What you will do>
Reproduce the data below line by line, from its first line to the line with "Document page, 1275x1650 pixels.", both included, and nothing past that point.

Page segmentation data>
BEGIN

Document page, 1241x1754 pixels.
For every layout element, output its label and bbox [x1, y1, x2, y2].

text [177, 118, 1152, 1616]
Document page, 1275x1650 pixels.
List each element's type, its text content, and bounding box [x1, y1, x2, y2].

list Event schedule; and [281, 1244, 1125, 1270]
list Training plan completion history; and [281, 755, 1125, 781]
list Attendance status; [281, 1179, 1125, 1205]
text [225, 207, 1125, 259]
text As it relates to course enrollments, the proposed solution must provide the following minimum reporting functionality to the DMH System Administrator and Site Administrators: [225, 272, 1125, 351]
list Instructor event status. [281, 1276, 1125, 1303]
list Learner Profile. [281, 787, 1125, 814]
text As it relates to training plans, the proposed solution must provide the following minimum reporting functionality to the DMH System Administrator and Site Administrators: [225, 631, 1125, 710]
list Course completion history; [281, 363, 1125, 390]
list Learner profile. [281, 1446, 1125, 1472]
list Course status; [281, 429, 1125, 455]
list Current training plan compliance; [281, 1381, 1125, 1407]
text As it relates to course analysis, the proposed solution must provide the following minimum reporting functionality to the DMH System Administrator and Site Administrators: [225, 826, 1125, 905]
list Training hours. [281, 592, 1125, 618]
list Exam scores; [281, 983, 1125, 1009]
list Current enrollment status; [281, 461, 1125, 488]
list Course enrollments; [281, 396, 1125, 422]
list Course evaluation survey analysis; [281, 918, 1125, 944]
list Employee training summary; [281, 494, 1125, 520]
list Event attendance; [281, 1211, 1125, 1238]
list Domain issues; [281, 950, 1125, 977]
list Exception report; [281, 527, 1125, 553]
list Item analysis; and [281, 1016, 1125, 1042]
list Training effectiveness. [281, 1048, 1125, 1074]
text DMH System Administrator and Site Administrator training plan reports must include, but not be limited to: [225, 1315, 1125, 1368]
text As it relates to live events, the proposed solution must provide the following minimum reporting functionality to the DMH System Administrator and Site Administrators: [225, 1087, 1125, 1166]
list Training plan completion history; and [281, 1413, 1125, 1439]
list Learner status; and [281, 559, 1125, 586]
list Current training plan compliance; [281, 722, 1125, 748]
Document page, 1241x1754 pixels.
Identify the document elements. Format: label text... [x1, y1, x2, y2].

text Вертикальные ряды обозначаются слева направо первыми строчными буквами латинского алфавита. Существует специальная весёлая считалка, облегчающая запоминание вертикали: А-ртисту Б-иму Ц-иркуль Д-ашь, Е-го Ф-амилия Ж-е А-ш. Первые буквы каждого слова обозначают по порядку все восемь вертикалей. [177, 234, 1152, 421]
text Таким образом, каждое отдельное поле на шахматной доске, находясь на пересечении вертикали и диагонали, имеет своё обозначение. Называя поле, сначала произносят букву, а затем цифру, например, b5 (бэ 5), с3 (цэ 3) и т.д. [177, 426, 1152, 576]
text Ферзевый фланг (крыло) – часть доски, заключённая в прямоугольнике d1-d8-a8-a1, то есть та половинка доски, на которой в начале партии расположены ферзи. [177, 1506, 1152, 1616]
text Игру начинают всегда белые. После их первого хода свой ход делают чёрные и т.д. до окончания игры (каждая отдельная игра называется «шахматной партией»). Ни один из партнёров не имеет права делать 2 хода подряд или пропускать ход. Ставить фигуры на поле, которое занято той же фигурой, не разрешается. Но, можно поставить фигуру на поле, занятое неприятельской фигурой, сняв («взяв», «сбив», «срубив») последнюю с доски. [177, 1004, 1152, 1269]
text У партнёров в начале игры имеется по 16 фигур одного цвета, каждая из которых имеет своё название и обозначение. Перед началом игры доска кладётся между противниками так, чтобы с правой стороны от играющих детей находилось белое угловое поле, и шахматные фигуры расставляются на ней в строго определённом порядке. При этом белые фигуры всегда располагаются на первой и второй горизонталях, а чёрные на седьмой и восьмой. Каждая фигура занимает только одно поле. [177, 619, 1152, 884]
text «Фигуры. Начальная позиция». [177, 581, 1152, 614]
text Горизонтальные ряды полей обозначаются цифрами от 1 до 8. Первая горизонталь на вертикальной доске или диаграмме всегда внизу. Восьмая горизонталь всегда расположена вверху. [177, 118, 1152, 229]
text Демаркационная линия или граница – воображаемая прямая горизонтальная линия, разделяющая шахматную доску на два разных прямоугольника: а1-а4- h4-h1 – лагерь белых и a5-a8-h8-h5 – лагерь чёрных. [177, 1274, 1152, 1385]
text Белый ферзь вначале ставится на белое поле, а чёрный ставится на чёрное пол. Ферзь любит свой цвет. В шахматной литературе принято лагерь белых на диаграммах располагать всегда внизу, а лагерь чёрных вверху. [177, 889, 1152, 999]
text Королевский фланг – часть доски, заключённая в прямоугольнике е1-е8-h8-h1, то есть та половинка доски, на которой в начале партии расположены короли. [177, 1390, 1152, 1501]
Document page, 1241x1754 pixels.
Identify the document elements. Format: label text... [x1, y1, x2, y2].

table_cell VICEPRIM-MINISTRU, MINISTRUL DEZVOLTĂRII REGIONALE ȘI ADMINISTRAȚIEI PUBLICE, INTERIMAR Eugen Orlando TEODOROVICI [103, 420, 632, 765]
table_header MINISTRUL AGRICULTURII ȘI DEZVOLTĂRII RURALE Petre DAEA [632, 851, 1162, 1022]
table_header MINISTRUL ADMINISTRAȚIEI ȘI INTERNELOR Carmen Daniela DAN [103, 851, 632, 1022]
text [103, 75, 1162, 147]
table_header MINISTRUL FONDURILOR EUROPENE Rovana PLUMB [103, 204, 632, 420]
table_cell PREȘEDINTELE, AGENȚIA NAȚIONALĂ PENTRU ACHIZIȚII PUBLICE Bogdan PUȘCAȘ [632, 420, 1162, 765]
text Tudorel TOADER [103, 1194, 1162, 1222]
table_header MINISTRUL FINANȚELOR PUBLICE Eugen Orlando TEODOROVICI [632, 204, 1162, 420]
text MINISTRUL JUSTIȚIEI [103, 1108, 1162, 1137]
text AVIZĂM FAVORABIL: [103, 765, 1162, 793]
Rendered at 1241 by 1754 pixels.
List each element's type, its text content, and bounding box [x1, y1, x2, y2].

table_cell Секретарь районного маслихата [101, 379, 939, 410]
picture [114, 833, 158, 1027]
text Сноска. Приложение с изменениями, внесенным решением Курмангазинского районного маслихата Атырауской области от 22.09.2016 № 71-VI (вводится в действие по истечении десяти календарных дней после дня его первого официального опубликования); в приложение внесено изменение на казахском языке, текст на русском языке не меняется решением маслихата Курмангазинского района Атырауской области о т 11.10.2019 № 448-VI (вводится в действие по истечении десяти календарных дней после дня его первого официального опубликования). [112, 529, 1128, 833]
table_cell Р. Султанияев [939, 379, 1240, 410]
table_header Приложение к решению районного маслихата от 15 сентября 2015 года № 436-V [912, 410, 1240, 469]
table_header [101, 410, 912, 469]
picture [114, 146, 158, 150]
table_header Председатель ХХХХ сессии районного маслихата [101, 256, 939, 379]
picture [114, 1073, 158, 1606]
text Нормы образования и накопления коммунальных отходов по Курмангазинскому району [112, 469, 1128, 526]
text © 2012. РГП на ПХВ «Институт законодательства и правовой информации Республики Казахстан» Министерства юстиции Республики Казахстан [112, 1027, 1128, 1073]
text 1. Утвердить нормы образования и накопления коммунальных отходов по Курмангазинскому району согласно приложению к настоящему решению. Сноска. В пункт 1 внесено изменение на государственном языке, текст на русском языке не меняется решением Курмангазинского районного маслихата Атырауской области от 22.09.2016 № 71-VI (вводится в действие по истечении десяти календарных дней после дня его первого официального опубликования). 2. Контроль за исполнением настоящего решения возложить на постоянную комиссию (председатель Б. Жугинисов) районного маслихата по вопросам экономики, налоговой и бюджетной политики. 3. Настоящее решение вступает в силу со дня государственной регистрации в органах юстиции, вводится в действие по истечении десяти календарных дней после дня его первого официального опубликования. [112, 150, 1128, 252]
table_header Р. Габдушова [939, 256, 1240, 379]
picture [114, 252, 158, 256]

END

The answer>
Document page, 1241x1754 pixels.
For every layout element, output its label and bbox [x1, y1, x2, y2].

text [177, 118, 1152, 1616]
Document page, 1275x1650 pixels.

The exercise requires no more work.